In [112]:
import torch
import torch.nn as nn
import torch.nn.functional as F
R_matrix = 0
O_matrix = 0

# Define a simple neural network structure
class SimpleConvNet(nn.Module):
    def __init__(self):
        super(SimpleConvNet, self).__init__()
        self.conv = nn.Conv2d(1, 1, kernel_size=3, stride=1, padding=0, bias=False)
        self.fc = nn.Linear(4, 1, bias=False)  # Assuming the output of conv is flattened to 4 elements

    def forward(self, x):
        global R_matrix, O_matrix
        x = self.conv(x)
        R_matrix = x
        print("R matrix:", x)
        x = F.sigmoid(x)
        O_matrix = x
        print("O matrix:", x)
        x = torch.flatten(x, 1)
        print("Flatten:", x)
        x = self.fc(x)
        return x

# Initialize the model
model = SimpleConvNet()

# Define inputs
input_feature_map = torch.randn(1, 1, 4, 4)  # Batch size of 1, 1 channel, 4x4 feature map
true_label = torch.tensor([[[17.]]])  # Placeholder for 'yy'

# Forward pass
output = model(input_feature_map)


R matrix: tensor([[[[-0.0665, -0.1705],
          [ 0.1903, -0.5043]]]], grad_fn=<ConvolutionBackward0>)
O matrix: tensor([[[[0.4834, 0.4575],
          [0.5474, 0.3765]]]], grad_fn=<SigmoidBackward0>)
Flatten: tensor([[0.4834, 0.4575, 0.5474, 0.3765]], grad_fn=<ViewBackward0>)


In [113]:
print(output)
loss_fn = nn.MSELoss()
loss = loss_fn(output, true_label)
print(loss)
print(model.conv.weight.grad)

# Backward pass
model.zero_grad()
loss.backward()
print(model.conv.weight.grad)

# Gradients with respect to the weight and input feature
gradient_wrt_w11 = model.conv.weight.grad[0, 0, 1, 1]
# gradient_wrt_a00 = input_feature_map.grad[0, 0, 0, 0]

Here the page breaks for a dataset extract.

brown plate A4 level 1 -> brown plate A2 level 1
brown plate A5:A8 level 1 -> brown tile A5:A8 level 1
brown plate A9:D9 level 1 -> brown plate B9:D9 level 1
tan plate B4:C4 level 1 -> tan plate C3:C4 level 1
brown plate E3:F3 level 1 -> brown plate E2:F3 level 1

print(f"Gradient with respect to w11: {gradient_wrt_w11}")
# print(f"Gradient with respect to input feature a00: {gradient_wrt_a00}")

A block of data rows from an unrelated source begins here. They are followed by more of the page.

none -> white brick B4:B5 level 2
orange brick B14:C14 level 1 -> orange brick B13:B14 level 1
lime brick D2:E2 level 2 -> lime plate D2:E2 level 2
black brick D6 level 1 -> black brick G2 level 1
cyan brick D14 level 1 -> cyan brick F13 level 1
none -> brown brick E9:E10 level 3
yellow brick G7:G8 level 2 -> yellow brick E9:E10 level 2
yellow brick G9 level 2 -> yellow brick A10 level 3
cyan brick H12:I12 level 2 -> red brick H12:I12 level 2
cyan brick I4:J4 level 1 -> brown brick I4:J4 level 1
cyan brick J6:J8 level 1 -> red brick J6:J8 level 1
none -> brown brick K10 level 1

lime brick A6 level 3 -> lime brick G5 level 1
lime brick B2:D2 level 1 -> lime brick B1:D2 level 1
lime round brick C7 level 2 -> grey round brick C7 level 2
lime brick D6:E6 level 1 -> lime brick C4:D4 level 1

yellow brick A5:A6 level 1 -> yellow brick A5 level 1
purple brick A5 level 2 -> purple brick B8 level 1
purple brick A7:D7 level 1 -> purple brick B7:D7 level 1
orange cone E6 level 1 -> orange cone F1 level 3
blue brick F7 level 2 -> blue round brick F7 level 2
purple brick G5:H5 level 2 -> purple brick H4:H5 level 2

tensor([[-0.3745]], grad_fn=<MmBackward0>)
tensor(301.8732, grad_fn=<MseLossBackward0>)
None
tensor([[[[-0.5801, -0.8634,  2.1364],
          [ 4.7123, -5.6404, -0.9008],
          [ 1.1170,  0.3789, -0.7894]]]])
Gradient with respect to w11: -5.6403937339782715


In [114]:
print(model.conv.weight.grad)
# print(model.fc.weight.grad)
# print(model.conv.weight)
# print(input_feature_map.grad)

tensor([[[[-0.5801, -0.8634,  2.1364],
          [ 4.7123, -5.6404, -0.9008],
          [ 1.1170,  0.3789, -0.7894]]]])


In [115]:
# print(model.conv.weight)
# print(model.fc.weight)
# print(model.fc.weight[0][0])
# print("==output",model.conv(input_feature_map))
# print("==sigmoid",F.sigmoid(model.conv(input_feature_map)))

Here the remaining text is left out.